**Text under study:**
-------

I run a Yamaha Digital Sound Projector (YSP-1000) in a massive 736 square foot master bedroom with a 12 inch Polk sub that has and incredible soundstage but these cost a LOT. Nonetheless if a single "speaker box" is all you got room (or permission) for the Yamaha YSP line is worthy of consideration. (this system replaced another 321 I had)

In the end there is no substitute for multi channel surround but circumstances can make any of the above liveable. and budget considerations also shape the focus. If the Bose soundbar has managed to create a bass response similar to what they have done with the wave radios it might be just fine to the ears of some.

-------

**Problems to work on:**
**a.** List every audio equipment brand named in the forum post on soundbars.
**b.** Write the next few sentences of the forum post on soundbars, picking up after its final sentence.

-------

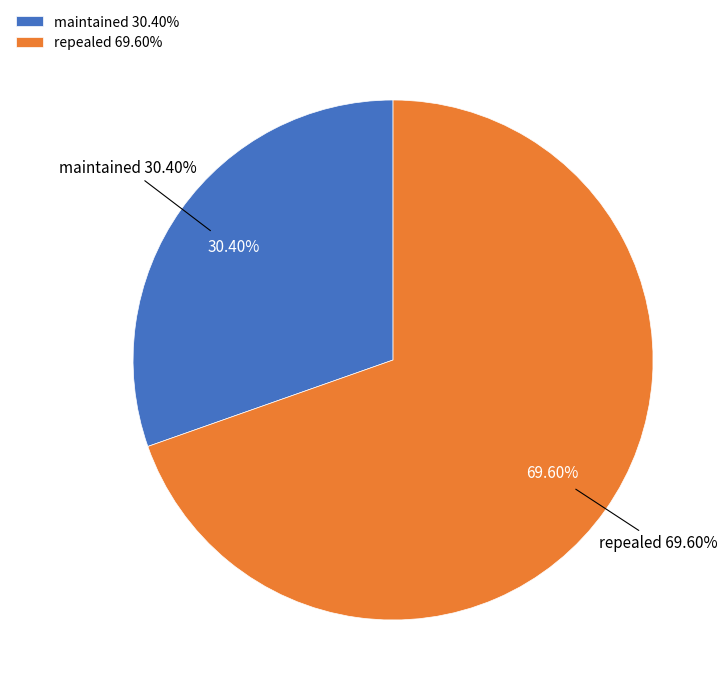

Does any single category account for the majority?

Yes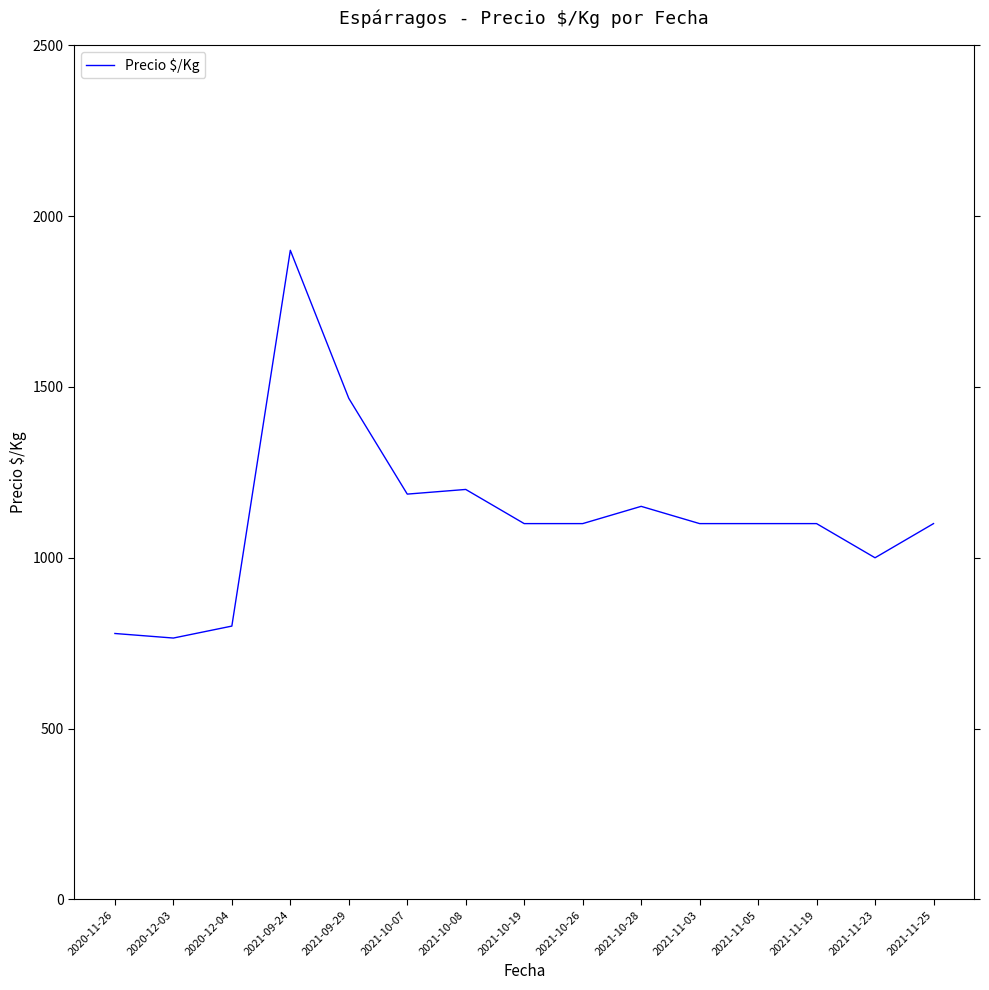

True or false: the data shows 389.2 at 2020-12-04.

False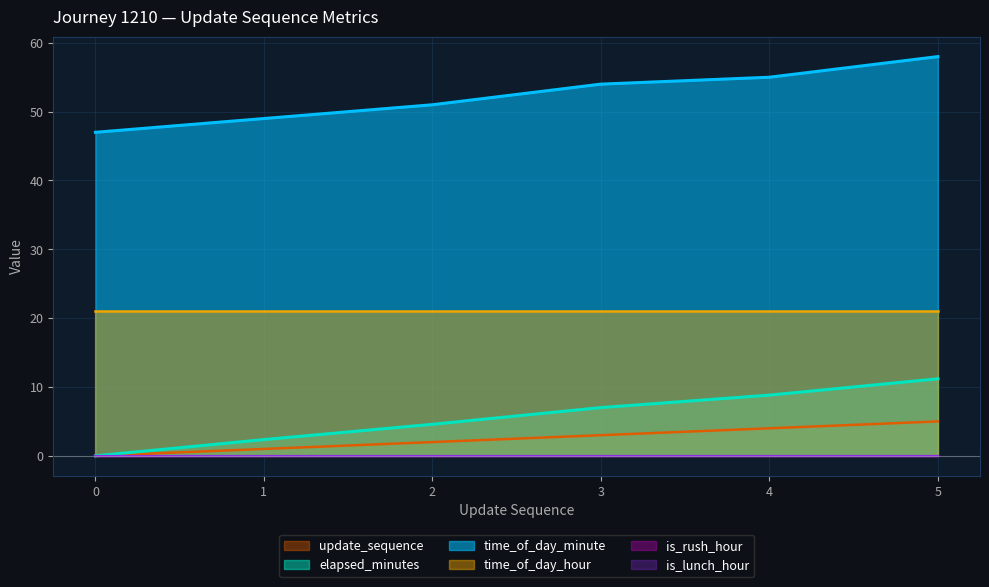

What is the difference between the highest and lowest values at 0?

47.0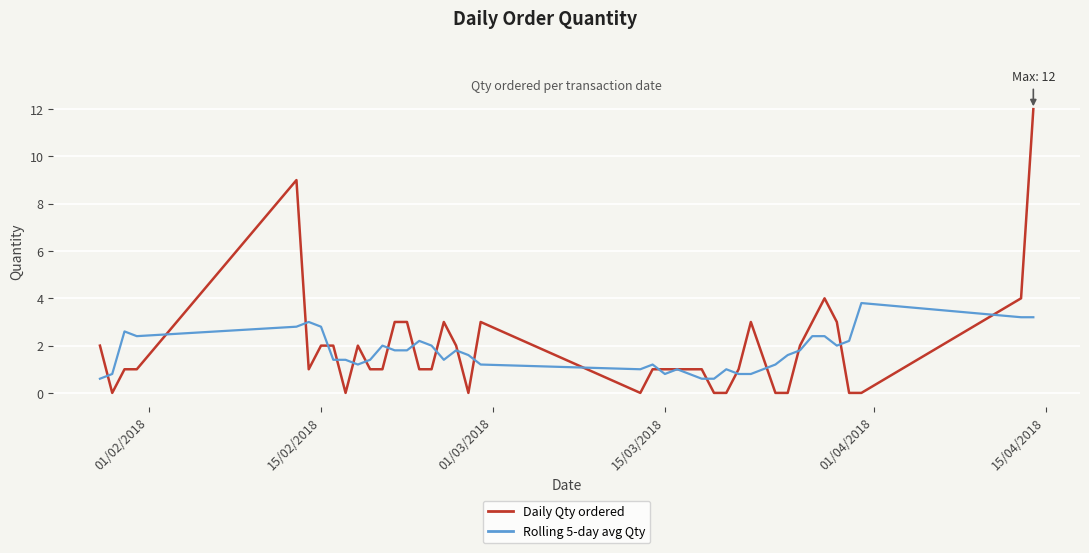

What is the highest value of the Daily Qty ordered series?

12.0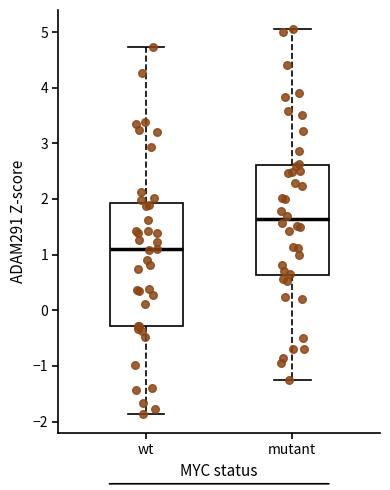

Reading left to right, transcribe this box plot: for each box, give where its median line is, the range the box spans, and where its two whiskers end, as read against the y-axis. The values are not printed on the chart, so give them approximately, as read against the axis.

wt: median 1.1, box -0.3 to 1.9, whiskers -1.9 to 4.7
mutant: median 1.6, box 0.6 to 2.6, whiskers -1.2 to 5.1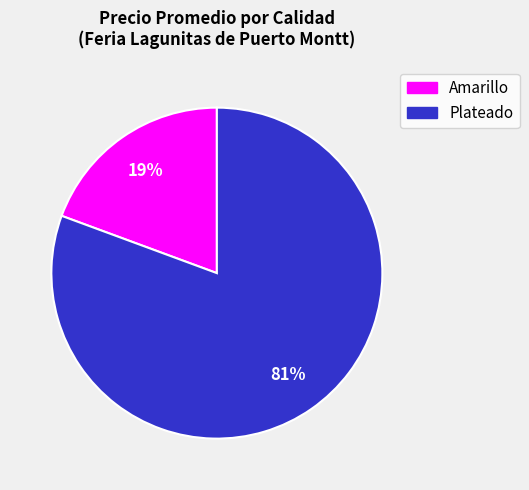

Is there any slice that represents more than half of the pie?

Yes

-------

**Numbered answers:**
**a.** Yamaha, Polk, Bose

**b.**
Don "it all boils down to what suits you and your situation" Bolton


puckwithahalo said:


> While I do agree that Bose is overpriced, I will say one thing for them. I have an old 321 system from them that I inherited from my grandfather. One of the speakers was not working when I got the system, but it was well out of warranty. Anyhow, I called Bose looking to see if there was any way to get a schematic of the electronics inside so my roommate could check for problems. Bose said no to that (no real surprise there), however for $79 they would return the system to like new condition, regardless of how many issues it had, and give it a new warranty just like it was brand new. At least in my eyes, that's pretty awesome, and a great price for what you get. So, while I probably wouldn't buy one new, I will say it seems like they take care of those who have.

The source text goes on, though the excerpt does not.